** Record excerpts **

- Opening Delimiter -

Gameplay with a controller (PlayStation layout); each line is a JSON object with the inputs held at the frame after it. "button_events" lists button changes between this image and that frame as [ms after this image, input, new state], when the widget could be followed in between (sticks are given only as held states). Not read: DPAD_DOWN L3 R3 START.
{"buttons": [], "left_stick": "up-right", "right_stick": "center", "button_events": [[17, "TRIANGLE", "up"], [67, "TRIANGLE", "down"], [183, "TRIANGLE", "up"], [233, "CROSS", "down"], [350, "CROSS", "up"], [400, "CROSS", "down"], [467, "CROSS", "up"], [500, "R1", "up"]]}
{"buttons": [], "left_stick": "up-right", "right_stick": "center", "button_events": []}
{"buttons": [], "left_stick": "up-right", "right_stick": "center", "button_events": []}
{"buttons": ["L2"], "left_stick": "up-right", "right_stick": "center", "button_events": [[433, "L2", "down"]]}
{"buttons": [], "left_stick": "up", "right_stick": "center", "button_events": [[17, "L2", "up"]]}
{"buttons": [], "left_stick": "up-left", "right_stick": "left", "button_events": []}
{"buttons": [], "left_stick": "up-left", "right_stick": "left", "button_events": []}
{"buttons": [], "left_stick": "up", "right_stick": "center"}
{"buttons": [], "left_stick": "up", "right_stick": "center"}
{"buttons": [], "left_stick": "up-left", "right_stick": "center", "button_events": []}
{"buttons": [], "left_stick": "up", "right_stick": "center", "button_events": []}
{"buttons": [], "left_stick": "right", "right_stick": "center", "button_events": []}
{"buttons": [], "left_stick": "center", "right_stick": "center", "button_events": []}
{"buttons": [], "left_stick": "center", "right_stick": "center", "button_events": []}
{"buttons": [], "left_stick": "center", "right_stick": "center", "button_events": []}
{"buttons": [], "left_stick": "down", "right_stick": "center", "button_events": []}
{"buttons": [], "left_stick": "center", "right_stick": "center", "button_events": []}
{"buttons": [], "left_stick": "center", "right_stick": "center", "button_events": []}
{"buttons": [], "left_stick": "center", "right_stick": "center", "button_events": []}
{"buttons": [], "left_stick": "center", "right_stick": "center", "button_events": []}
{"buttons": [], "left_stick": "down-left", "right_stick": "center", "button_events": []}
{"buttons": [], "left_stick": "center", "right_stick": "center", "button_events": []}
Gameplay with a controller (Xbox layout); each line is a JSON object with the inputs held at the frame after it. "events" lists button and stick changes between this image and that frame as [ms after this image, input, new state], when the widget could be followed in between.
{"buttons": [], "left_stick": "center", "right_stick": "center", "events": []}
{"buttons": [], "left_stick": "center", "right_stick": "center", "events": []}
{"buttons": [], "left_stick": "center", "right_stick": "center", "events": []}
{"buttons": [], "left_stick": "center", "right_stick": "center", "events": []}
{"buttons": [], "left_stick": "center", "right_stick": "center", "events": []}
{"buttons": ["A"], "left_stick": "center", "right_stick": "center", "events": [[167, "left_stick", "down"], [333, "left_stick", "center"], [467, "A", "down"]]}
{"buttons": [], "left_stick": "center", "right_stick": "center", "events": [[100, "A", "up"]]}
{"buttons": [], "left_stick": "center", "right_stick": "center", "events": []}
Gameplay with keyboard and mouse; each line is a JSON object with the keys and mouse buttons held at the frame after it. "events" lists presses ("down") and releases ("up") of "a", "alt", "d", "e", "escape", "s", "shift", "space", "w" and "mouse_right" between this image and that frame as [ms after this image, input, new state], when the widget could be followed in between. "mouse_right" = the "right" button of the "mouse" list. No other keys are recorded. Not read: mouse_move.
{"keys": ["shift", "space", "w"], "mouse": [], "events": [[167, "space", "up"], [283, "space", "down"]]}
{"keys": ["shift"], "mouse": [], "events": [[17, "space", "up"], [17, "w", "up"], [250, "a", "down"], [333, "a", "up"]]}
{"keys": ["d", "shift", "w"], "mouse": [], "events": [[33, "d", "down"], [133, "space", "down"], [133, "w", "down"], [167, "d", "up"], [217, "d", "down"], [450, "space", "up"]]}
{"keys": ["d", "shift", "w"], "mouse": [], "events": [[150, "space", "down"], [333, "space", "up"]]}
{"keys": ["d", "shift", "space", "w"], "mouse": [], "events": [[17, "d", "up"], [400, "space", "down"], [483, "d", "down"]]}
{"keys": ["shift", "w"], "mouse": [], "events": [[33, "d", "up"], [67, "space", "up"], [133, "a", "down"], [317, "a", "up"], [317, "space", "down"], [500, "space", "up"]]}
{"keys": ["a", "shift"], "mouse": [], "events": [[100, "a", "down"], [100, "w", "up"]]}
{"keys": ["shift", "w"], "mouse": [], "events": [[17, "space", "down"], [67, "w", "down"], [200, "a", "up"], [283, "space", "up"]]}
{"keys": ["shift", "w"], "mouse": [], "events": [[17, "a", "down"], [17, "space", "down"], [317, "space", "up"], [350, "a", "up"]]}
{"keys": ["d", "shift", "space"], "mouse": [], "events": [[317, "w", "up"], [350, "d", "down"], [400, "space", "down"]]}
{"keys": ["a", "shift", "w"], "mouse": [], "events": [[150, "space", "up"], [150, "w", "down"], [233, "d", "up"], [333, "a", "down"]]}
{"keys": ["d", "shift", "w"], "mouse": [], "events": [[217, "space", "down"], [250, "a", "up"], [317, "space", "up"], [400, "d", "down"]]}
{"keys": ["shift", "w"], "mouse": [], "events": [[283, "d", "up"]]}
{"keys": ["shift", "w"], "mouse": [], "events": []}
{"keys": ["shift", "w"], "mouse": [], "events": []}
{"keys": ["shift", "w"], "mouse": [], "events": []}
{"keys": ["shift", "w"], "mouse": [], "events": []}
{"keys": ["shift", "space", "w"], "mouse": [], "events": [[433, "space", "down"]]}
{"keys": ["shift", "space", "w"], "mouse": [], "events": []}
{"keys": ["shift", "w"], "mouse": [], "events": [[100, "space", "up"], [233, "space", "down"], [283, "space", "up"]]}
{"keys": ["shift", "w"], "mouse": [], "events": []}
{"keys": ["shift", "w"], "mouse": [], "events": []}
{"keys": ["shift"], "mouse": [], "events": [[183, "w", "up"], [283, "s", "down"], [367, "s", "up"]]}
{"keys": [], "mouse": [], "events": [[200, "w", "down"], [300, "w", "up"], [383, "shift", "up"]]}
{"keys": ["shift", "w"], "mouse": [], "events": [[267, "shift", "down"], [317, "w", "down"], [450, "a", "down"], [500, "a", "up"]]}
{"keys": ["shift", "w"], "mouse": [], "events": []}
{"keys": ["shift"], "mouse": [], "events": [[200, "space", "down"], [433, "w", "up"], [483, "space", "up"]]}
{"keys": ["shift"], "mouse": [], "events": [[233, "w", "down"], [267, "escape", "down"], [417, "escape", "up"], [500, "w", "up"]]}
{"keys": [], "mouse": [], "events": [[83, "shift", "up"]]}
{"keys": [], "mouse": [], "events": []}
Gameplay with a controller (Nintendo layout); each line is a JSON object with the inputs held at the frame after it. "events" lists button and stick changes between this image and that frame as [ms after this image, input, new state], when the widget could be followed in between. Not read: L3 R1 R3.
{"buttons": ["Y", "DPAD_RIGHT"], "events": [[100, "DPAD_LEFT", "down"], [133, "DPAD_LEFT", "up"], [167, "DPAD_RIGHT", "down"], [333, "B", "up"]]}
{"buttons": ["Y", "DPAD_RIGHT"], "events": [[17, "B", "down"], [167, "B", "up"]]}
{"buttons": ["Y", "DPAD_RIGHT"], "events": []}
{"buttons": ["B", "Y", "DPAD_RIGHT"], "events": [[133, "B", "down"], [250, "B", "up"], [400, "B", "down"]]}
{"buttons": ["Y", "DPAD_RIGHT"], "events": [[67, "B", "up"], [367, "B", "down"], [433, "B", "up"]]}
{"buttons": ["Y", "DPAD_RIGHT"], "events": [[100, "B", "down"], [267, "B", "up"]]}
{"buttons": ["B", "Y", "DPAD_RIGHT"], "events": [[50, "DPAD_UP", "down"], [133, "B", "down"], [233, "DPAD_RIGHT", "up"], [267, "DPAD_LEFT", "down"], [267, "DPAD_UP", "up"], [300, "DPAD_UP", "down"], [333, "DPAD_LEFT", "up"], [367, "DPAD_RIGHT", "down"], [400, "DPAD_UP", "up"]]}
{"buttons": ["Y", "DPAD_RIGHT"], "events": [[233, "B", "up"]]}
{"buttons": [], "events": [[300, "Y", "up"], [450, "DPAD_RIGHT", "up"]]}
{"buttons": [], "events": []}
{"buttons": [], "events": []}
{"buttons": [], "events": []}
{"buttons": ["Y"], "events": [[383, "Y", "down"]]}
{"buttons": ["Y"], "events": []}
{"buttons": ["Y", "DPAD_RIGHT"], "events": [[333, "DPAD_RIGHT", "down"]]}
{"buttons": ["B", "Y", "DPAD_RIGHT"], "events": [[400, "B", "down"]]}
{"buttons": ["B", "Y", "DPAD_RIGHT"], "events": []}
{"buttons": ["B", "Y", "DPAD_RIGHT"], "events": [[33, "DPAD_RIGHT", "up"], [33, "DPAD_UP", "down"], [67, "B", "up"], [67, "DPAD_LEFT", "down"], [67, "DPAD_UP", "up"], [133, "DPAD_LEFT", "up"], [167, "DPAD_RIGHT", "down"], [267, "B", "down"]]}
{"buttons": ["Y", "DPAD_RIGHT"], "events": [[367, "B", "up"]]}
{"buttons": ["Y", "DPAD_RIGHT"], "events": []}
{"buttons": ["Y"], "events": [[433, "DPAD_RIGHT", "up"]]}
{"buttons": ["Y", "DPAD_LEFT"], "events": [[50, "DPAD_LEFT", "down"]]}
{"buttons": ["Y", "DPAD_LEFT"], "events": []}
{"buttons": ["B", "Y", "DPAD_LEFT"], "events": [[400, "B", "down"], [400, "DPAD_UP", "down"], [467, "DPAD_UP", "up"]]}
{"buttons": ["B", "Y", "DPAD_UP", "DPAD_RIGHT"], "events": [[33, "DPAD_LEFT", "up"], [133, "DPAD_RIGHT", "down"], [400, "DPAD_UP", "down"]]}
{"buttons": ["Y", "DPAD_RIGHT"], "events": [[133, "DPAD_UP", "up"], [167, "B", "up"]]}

- Closing Delimiter -

Each line holding the word "layout" must be copied from the data.

** Response area **
Gameplay with a controller (PlayStation layout); each line is a JSON object with the inputs held at the frame after it. "button_events" lists button changes between this image and that frame as [ms after this image, input, new state], when the widget could be followed in between (sticks are given only as held states). Not read: DPAD_DOWN L3 R3 START.
Gameplay with a controller (Xbox layout); each line is a JSON object with the inputs held at the frame after it. "events" lists button and stick changes between this image and that frame as [ms after this image, input, new state], when the widget could be followed in between.
Gameplay with a controller (Nintendo layout); each line is a JSON object with the inputs held at the frame after it. "events" lists button and stick changes between this image and that frame as [ms after this image, input, new state], when the widget could be followed in between. Not read: L3 R1 R3.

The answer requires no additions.